また、本実施の形態では、使用時のマイク姿勢にて赤外発光素子17が仰角方向を向くように、赤外発光素子17が基板15に対して傾斜して取り付けられている。したがって、マイク1からの赤外線の放射方向を、天井部や壁面上部に取り付けられた赤外受光部に向けることができ、赤外受光部の受光特性を向上できる。
また、本実施の形態では、基板15の両面の各々に、赤外発光素子17の位置と方向を規制するガイド部材19が取り付けられており、赤外発光素子17が、ガイド部材19に配置された状態で基板15に取り付けられる。これにより、赤外発光素子17を適切に位置決めでき、赤外線の放射方向のばらつきを小さく抑えることができ、赤外受光特性をより安定させることができる。
また、本実施の形態では、ガイド部材19に可視発光素子51が配置されており、可視発光素子51が、赤外発光素子17の周囲の赤外線透過部品5を通して可視光を出射する。これにより、可視発光素子51を発光させて、マイク1の動作状態を使用者に視覚的に把握させることができる。このような可視発光素子51を、赤外発光素子17を設けるための構造を活用して好適に取り付けられる。
また、本実施の形態では、図14及び図15に示したように、ガイド部材61が、基板15に取り付けられるガイドベース部63と、ガイドベース部63に弾性ヒンジ65を介してつながった発光素子保持部67とを有し、発光素子保持部67が、弾性ヒンジ65によって回動して赤外発光素子17を保持する構造を有する。この構成により、発光素子保持部材67を使って赤外発光素子17を保持するので、赤外発光素子17を基板に取り付ける作業が容易になる。上記の例では、赤外発光素子17を基板15の両面に半田づけするために基板15が反転される。本実施の形態では、基板反転時の素子落下を防止でき、取付作業が容易になる。

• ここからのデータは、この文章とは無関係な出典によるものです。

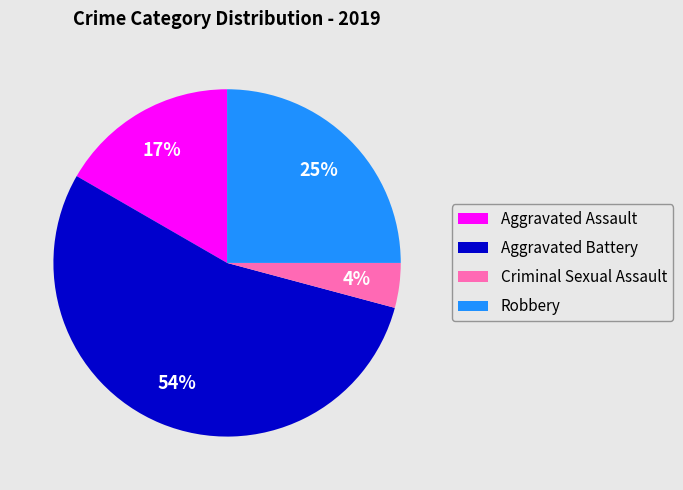

Which slice is the largest?

Aggravated Battery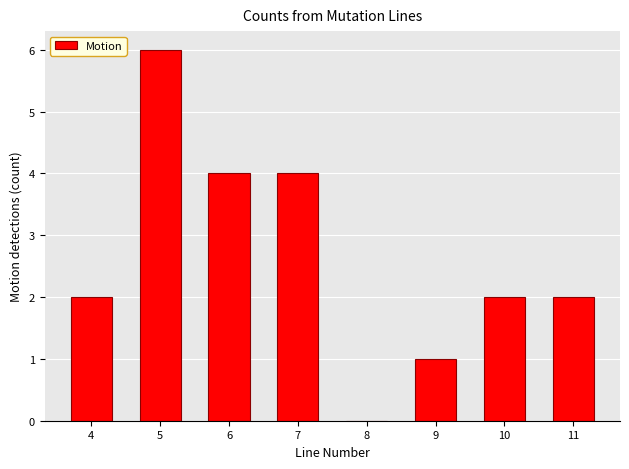

How tall is the bar that spans 3.5 to 4.5 on the x-axis? The values are not printed on the chart, so give them approximately, as read against the axis.

2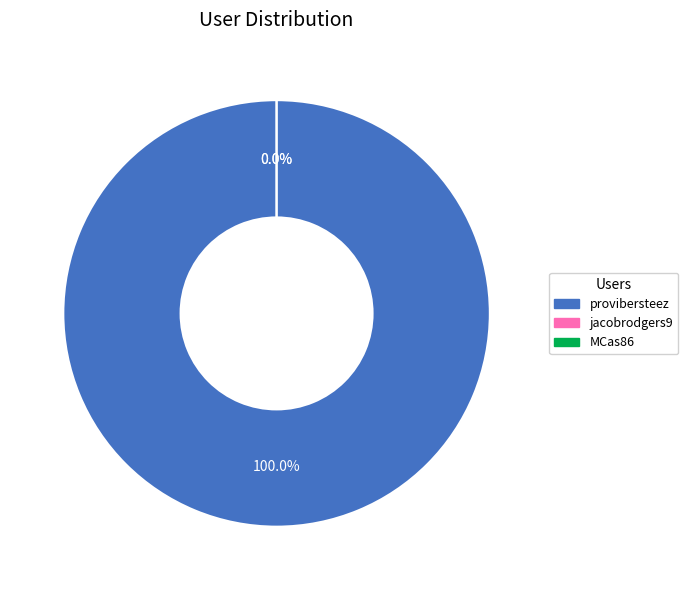

Does provibersteez represent more than half of the total?

Yes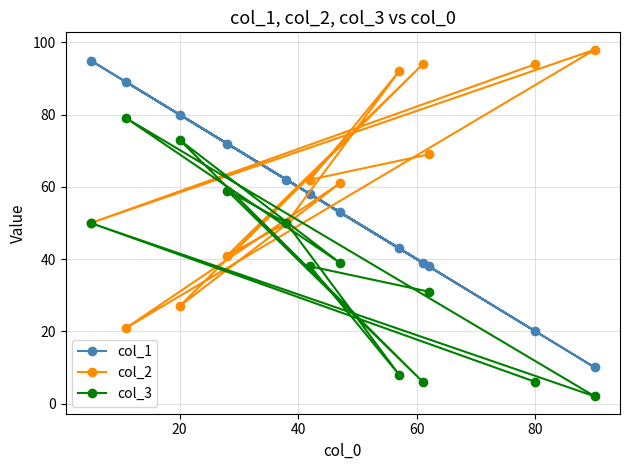

What is the maximum value shown in the chart?

98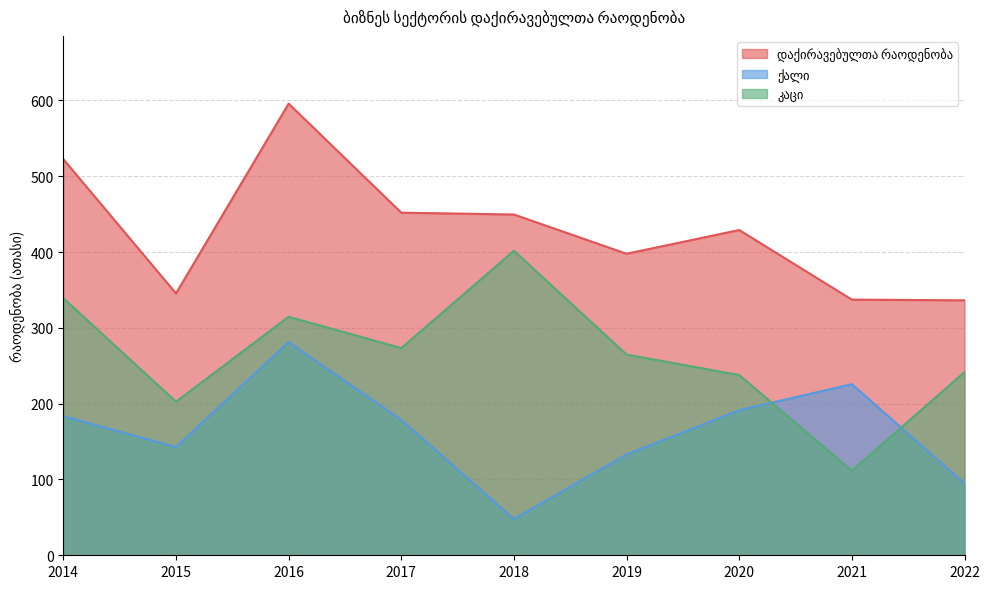

At which label does ქალი first exceed 178?

2014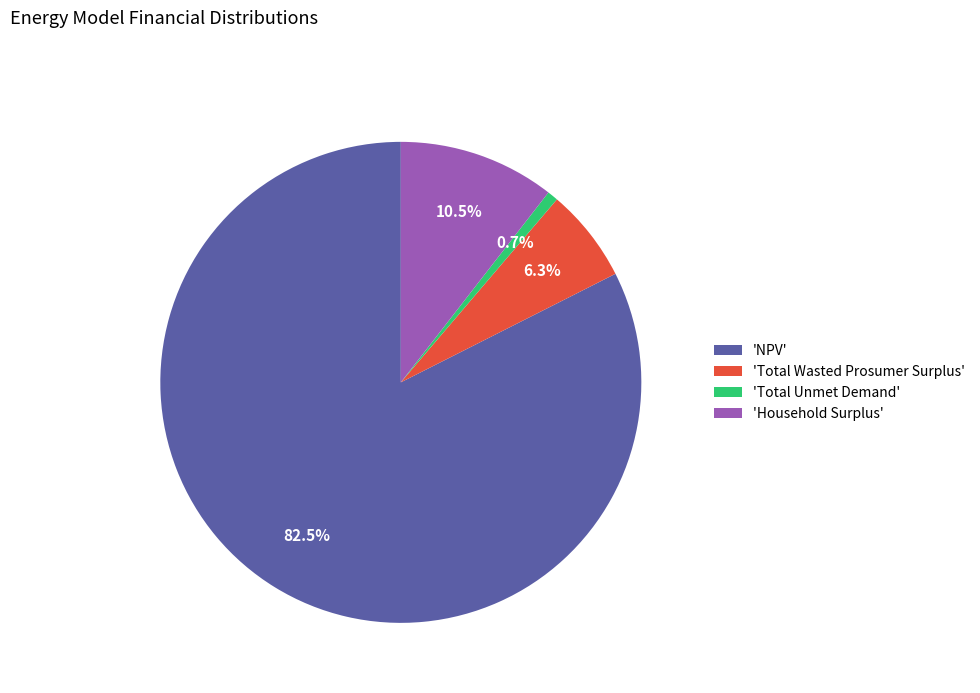

Count the number of slices in the pie.

4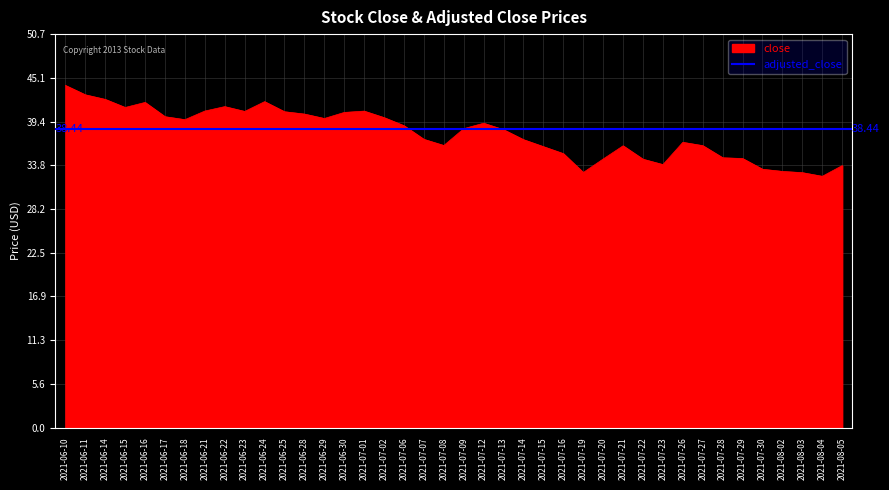

What is the label of the 31st point from the left?

2021-07-23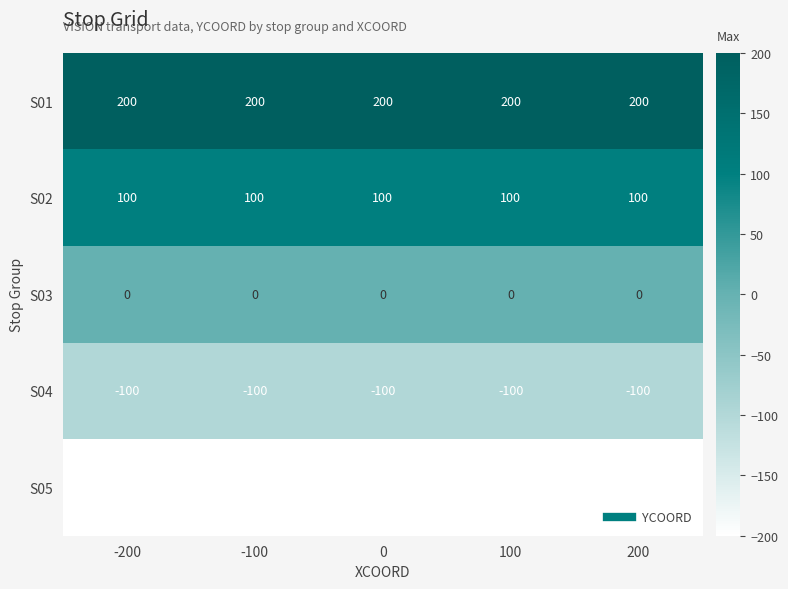

What is the maximum value for S04?

-100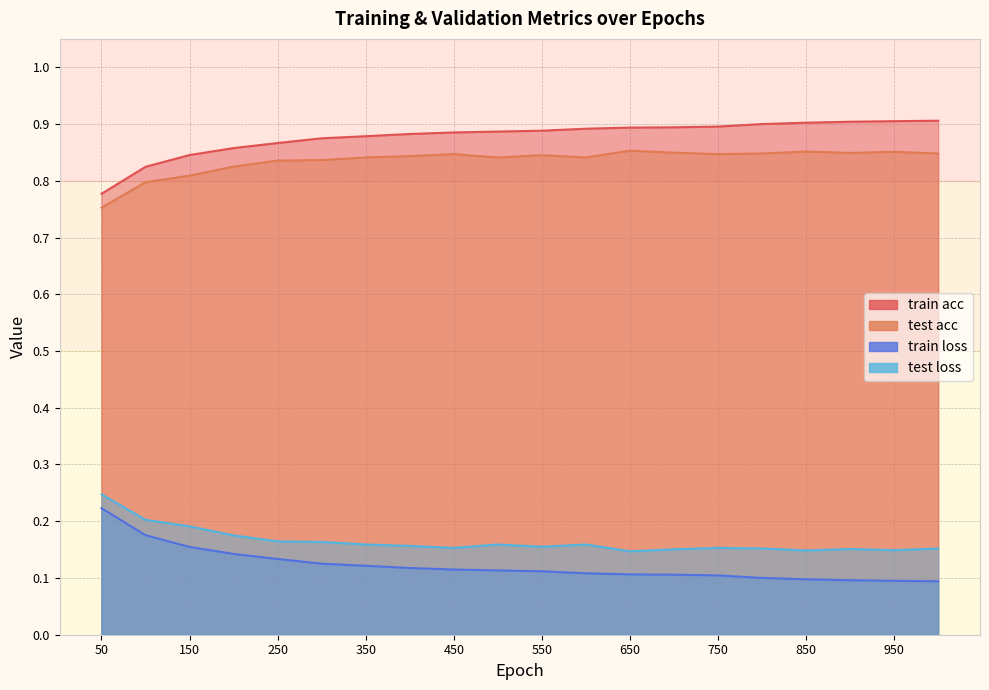

What is the value of the train acc point at the 15th from the left?

0.9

以上に本発明の好適な実施の形態を説明した。しかし、本発明は上述の実施の形態に限定されず、当業者が本発明の範囲内で上述の実施の形態を変形可能なことはもちろんである。
以上のように、本発明にかかるワイヤレスマイクロフォンは、構造が簡単で部品点数を削減でき、生産性を向上できるという効果を有し、会議場などの施設で用いられるワイヤレスマイクロフォン等として有用である。
1 マイク
3 本体ケース
5 赤外線透過部品
7 マイクネット部品
15 基板
17 赤外発光素子
19 ガイド部材
31、33、35 支持部
41 反射壁
51 可視発光素子
3 本体ケース
5 赤外線透過部品
7 マイクネット部品
15 基板
17 赤外発光素子
19 ガイド部材
31、33、35 支持部
41 反射壁
51 可視発光素子
Claims (9)
- 音声信号を赤外線により送信するワイヤレスマイクロフォンであって、
該ワイヤレスマイクロフォン内の基板に複数の赤外発光素子が取り付けられており、前記複数の赤外発光素子が、前記基板の両面に少なくとも一つずつ配置されていることを特徴とするワイヤレスマイクロフォン。 - 前記基板の両面の各々に複数の赤外発光素子が設けられており、基板両面の赤外発光素子が放射状に配置されていることを特徴とする請求項1に記載のワイヤレスマイクロフォン。
- 前記赤外発光素子の指向性に応じて放射範囲が全方位を網羅するように前記赤外発光素子の数が定められており、前記複数の赤外発光素子が周方向に間隔をあけて配置されていることを特徴とする請求項1又は2に記載のワイヤレスマイクロフォン。
- 隣接する前記赤外発光素子の間に延び、両側の前記赤外発光素子からの赤外線を反射する反射壁を有することを特徴とする請求項1乃至3のいずれかに記載のワイヤレスマイクロフォン。
- 前記基板の一方の面に配置された前記赤外発光素子と、他方の面に配置された前記赤外発光素子とが、基板面に沿った方向にオフセットされていることを特徴とする請求項1乃至4のいずれかに記載のワイヤレスマイクロフォン。
- 使用時のマイク姿勢にて前記赤外発光素子が仰角方向を向くように、前記赤外発光素子が前記基板に対して傾斜して取り付けられていることを特徴とする請求項1乃至5のいずれかに記載のワイヤレスマイクロフォン。
- 前記基板の両面の各々に、前記赤外発光素子の位置と方向を規制するガイド部材が取り付けられており、前記赤外発光素子が、前記ガイド部材に配置された状態で前記基板に取り付けられていることを特徴とする請求項1乃至6のいずれかに記載のワイヤレスマイクロフォン。
- 前記ガイド部材に可視発光素子が配置されており、前記可視発光素子が、前記赤外発光素子の周囲の赤外線透過部材を通して可視光を出射することを特徴とする請求項7に記載のワイヤレスマイクロフォン。
- 前記ガイド部材は、前記基板に取り付けられるガイドベース部と、前記ガイドベース部に弾性ヒンジを介してつながった発光素子保持部とを有し、前記発光素子保持部が、前記弾性ヒンジによって回動して前記赤外発光素子を保持する構造を有することを特徴とする請求項7又は8に記載のワイヤレスマイクロフォン。